• **TASK DIRECTIONS**
Copy the lines below word for word, starting with the line that contains "Reichtum, nach einer besseren Stellung." and ending with the line that contains "Dörner hat. Das geht gar nicht. Sie wird".

(Dataset entries)

⟨

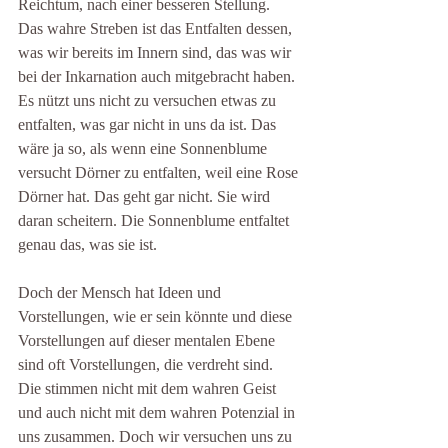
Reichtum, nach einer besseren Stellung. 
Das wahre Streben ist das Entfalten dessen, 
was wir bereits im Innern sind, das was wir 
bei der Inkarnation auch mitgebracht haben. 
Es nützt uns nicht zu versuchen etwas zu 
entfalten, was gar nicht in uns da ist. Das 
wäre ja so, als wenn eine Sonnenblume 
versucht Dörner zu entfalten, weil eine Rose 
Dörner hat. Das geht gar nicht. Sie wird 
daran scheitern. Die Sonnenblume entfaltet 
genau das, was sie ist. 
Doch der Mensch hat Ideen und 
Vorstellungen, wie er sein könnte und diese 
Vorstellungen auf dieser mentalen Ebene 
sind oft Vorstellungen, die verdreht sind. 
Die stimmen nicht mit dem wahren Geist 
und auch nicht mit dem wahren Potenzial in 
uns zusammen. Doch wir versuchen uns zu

⟩
⟨

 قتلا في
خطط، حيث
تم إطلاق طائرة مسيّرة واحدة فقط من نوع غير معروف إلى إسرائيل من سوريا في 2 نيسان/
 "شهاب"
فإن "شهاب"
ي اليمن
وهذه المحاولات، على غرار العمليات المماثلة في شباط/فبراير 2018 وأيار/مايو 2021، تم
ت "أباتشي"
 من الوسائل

⟩
⟨

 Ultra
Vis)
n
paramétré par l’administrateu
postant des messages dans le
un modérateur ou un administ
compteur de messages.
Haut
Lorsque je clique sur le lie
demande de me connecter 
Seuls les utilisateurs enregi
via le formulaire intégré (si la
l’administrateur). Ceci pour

⟩

• **REPLY TO THE EXERCISE**
Reichtum, nach einer besseren Stellung. 
Das wahre Streben ist das Entfalten dessen, 
was wir bereits im Innern sind, das was wir 
bei der Inkarnation auch mitgebracht haben. 
Es nützt uns nicht zu versuchen etwas zu 
entfalten, was gar nicht in uns da ist. Das 
wäre ja so, als wenn eine Sonnenblume 
versucht Dörner zu entfalten, weil eine Rose 
Dörner hat. Das geht gar nicht. Sie wird 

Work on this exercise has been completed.